- Was there a particular event or time when you realized that filmmaking is your way of telling stories?
It seems to me that I wanted to make films since adolescence, although I studied for completely opposite specialties. Later I developed a passion for photography and, quite late, making films.
- Do you think that in order to become a successful director, it is necessary to go to a motion picture college?
I do not see this as a necessary requirement. We both know many examples when people who create outstanding films did not study at special institutions. However, it is necessary to study cinema, to understand its intricacies. In the end, you have to get a feel. It does not matter whether it is online courses or watching movies in a video rental.
- What is more difficult – to start or to continue? What exactly did you have to overcome to do this or that?
Getting started is always harder. I can compare it to a large train, which is slowly picking up speed. So is the creation of a film, all the most complex and difficult stages are at the beginning, in preparation, in assembling a team.

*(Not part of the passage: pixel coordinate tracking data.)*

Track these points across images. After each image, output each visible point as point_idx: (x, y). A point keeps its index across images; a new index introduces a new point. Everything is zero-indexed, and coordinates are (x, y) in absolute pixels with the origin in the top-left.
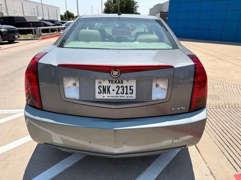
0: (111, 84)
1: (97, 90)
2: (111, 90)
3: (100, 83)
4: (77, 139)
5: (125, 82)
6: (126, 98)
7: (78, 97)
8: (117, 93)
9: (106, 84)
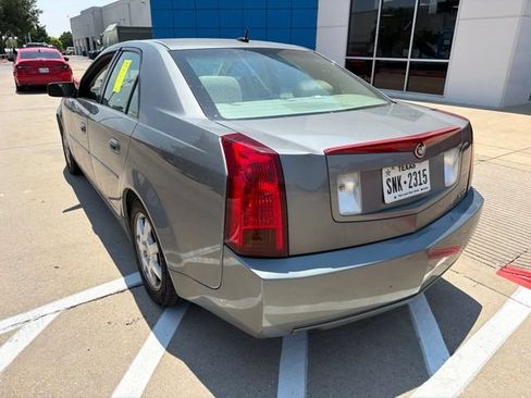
0: (401, 173)
1: (386, 188)
2: (402, 182)
3: (388, 173)
4: (370, 296)
5: (417, 165)
6: (420, 192)
7: (359, 210)
8: (410, 187)
9: (395, 173)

- What is the most important lesson you had to learn that had a positive impact on your film? How did this lesson come about?
I think it’s freedom of expression and lack of editing and censorship. When you make a work the way you intended it comes out smoother, without compromise. Also, you must be prepared to do everything by yourself.
- What production realities, from casting to editing, did you have to consider? How did you deal with those compromises or surprises and still end up with a coherent film?
It was all about the film’s budget. We understood that we could not afford famous actors, expensive scenery and other things. Everything was done on our own, and it is worth noting that this is not always a bad thing. Yes, it creates certain inconveniences, but it does not always affect the result.
- What was the most difficult artistic choice you made when making a film, at any stage of production?
Right on the first day of shooting, the approved actress refused to act. Imagine, literally the entire film crew was at the location, everything was ready, but she did not show herself. Fortunately, we later found and approved an actress who fit even better.
- You are a part of a team. How did you find your team members and how do you manage to maintain strong relationships with them?
The main team members know each other for a long time. With others we made friends in the process and continue to work. Actually, this project is unique, we were driven by the idea and interest.
- What do the audience want? And is it the director’s role to worry about it?
Perhaps this is a question for the producers. The director shoots for himself.
- What role have film festivals played in your life so far? Why are they needed? How do you get the most out of them?
To be honest, this is the first experience in film festivals. But the need for them definitely exists, they allow you to draw attention to your film and give you inspiration for further work.
- Do you think a director should be original and fresh or should he or she stick to a classic but safe film style?
If we are talking about a short film festival, then the organizers literally say: “We are looking for new, fresh views”. Otherwise, everything is at the discretion of the director and his audience.